• _Written task_
Write out the lines starting at the one that holds "Na última década a Universida" and ending with the final line of the data, exactly and with no others.

• _Entries provided_
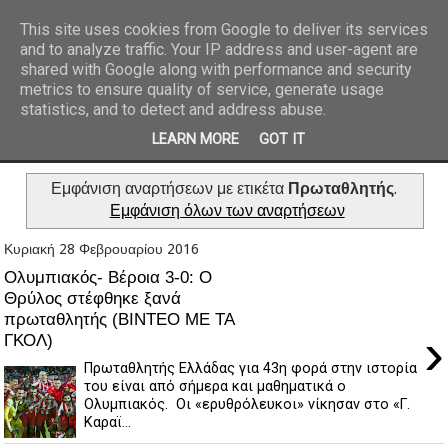
This site uses cookies from Google to deliver its services
and to analyze traffic. Your IP address and user-agent are
REPORTAZ NET
shared with Google along with performance and security
metrics to ensure quality of service, generate usage
statistics, and to detect and address abuse.
LEARN MORE
GOT IT
Εμφάνιση αναρτήσεων με ετικέτα
Πρωταθλητής
.
Εμφάνιση όλων των αναρτήσεων
Κυριακή 28 Φεβρουαρίου 2016
Ολυμπιακός- Βέροια 3-0: Ο
Θρύλος στέφθηκε ξανά
πρωταθλητής (ΒΙΝΤΕΟ ΜΕ ΤΑ
›
ΓΚΟΛ)
Πρωταθλητής Ελλάδας για 43η φορά στην ιστορία
του είναι από σήμερα και μαθηματικά ο
Ολυμπιακός. Οι «ερυθρόλευκοι» νίκησαν στο «Γ.
Καραϊ...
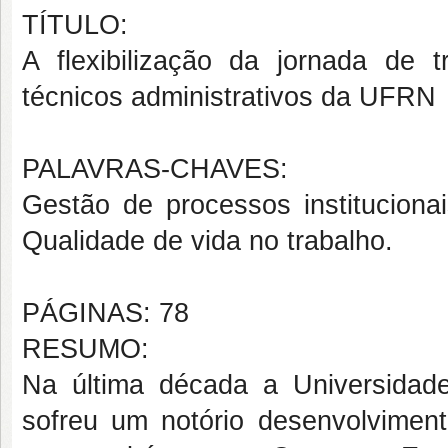
TÍTULO:
A flexibilização da jornada de 
técnicos administrativos da UFRN
PALAVRAS-CHAVES:
Gestão de processos institucionai
Qualidade de vida no trabalho.
PÁGINAS: 78
RESUMO:
Na última década a Universida
sofreu um notório desenvolvimen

• _Result of this exercise_
Na última década a Universida
sofreu um notório desenvolvimen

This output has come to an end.